(EXERCISE DESCRIPTION):
Once you reach the line containing "Sobre Ricardo Buitrago", reproduce it and every later line exactly, through the end of the data.

(DATASET):
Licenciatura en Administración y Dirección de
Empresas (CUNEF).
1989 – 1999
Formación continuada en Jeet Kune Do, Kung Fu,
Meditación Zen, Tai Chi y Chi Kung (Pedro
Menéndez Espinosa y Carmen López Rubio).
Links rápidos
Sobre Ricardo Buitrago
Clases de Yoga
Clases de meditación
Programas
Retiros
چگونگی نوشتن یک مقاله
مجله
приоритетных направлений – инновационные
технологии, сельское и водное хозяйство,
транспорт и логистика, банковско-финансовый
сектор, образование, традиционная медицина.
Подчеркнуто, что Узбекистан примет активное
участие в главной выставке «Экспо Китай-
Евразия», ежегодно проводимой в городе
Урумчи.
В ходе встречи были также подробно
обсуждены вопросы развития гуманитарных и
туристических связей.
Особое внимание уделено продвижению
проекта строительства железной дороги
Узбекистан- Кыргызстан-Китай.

(REPLY):
Sobre Ricardo Buitrago
Clases de Yoga
Clases de meditación
Programas
Retiros
چگونگی نوشتن یک مقاله
مجله
приоритетных направлений – инновационные
технологии, сельское и водное хозяйство,
транспорт и логистика, банковско-финансовый
сектор, образование, традиционная медицина.
Подчеркнуто, что Узбекистан примет активное
участие в главной выставке «Экспо Китай-
Евразия», ежегодно проводимой в городе
Урумчи.
В ходе встречи были также подробно
обсуждены вопросы развития гуманитарных и
туристических связей.
Особое внимание уделено продвижению
проекта строительства железной дороги
Узбекистан- Кыргызстан-Китай.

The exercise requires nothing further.